Gelegentlich hatte die Veranstaltung Unterhaltungswert. Etwa in der Diskussion um «Freiräume – Kultur und Anarchie». Filmemacher Samir warf Gastronom und Gastgeber Koni Frei vor, er sei einfach nur blöd, wenn er alle Errungenschaften gleichberechtigter Arbeit über Bord werfen wolle; nachher vertrugen sich die beiden natürlich wieder.
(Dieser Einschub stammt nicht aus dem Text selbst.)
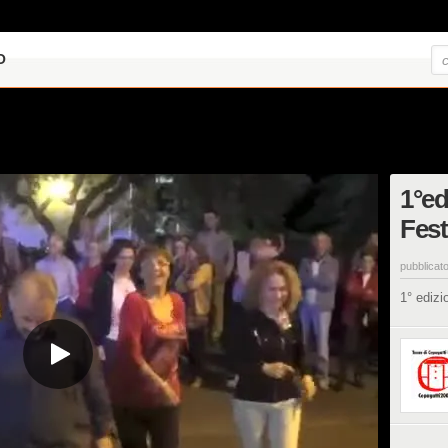
O
1°ed
Fest
pubblicato
1° edizi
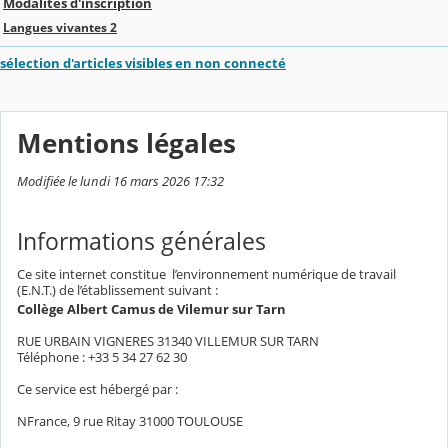
Modalités d'inscription
Langues vivantes 2
sélection d'articles visibles en non connecté
Mentions légales
Modifiée le lundi 16 mars 2026 17:32
Informations générales
Ce site internet constitue l’environnement numérique de travail
(E.N.T.) de l’établissement suivant :
Collège Albert Camus de Vilemur sur Tarn
RUE URBAIN VIGNERES 31340 VILLEMUR SUR TARN
Téléphone : +33 5 34 27 62 30
Ce service est hébergé par :
NFrance, 9 rue Ritay 31000 TOULOUSE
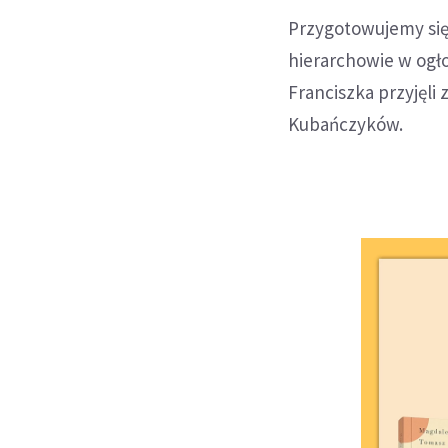
Przygotowujemy się 
hierarchowie w ogło
Franciszka przyjęli 
Kubańczyków.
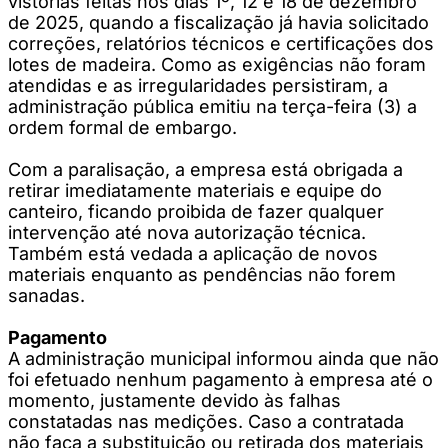
vistorias feitas nos dias 1º, 12 e 18 de dezembro
de 2025, quando a fiscalização já havia solicitado
correções, relatórios técnicos e certificações dos
lotes de madeira. Como as exigências não foram
atendidas e as irregularidades persistiram, a
administração pública emitiu na terça-feira (3) a
ordem formal de embargo.
Com a paralisação, a empresa está obrigada a
retirar imediatamente materiais e equipe do
canteiro, ficando proibida de fazer qualquer
intervenção até nova autorização técnica.
Também está vedada a aplicação de novos
materiais enquanto as pendências não forem
sanadas.
Pagamento
A administração municipal informou ainda que não
foi efetuado nenhum pagamento à empresa até o
momento, justamente devido às falhas
constatadas nas medições. Caso a contratada
não faça a substituição ou retirada dos materiais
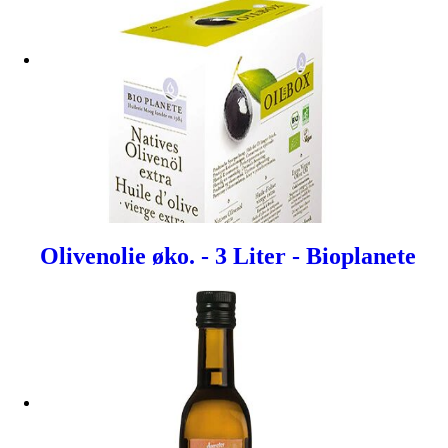
Olivenolie øko. - 3 Liter - Bioplanete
Edy Stöckli, noch vor 1968 Pionier der Clubszene, dann Pornokinobesitzer und Liegenschaftenunternehmer, liess gelassen das leicht voyeuristische Interesse an seinen Sexgeschäften über sich ergehen und outete sich dann selbstironisch als Kulturmäzen hinter den Kulissen. Ralf Binswanger, der nicht an einem Podium zum Thema «Parteiaufbau» hatte teilnehmen wollen, erklärte, von der Podiumsleiterin herausgefordert, der Revolutionäre Aufbau plane keine neue Partei, aber man gewinne immer wieder junge Leute, und so könne man doch einigermassen optimistisch sein. Für den von der Avantgarde geführten Hammer der Revolution, muss man wohl anfügen.

Splitter

Eines der Konzepte, das gelegentlich als vorbildhaft genannt wurde, war Paul Parins Ethnopsychoanalyse. Die Veranstaltung bot selbst ein paar ethnopsychologische Splitter: So besteht auch bei PsychoanalytikerInnen eine Scham, die ersten Stuhlreihen zu belegen. In fünfzig Jahren geschult, lässt man Frontalunterricht und dozierende Podiumsgespräche geduldig über sich ergehen. Die Debattierfreude hat sich entschieden abgeschwächt, dafür werden weiterhin selbstgewiss Steckenpferde ins Feld geführt. Der tendenzielle Fall der Profitrate wird gelegentlich immer noch als Hauptschlüssel zum Weltverständnis dargeboten.

Vor allem war der Tag gezeichnet durch Ungleichheiten. Ums Kanzlei herum wimmelten Menschen auf dem multikulturellen Flohmarkt umher. Zweihundert Meter entfernt steht die Zeltstadt der Occupy-Bewegung. Die war abwesend und anwesend zugleich. Zuweilen wurde sie euphorisch an die Brust gedrückt, zuweilen eher misstrauisch als mögliche Rettung für die ratlose Linke beäugt. Jenseits der Illusion anzulangen, ist nicht einfach.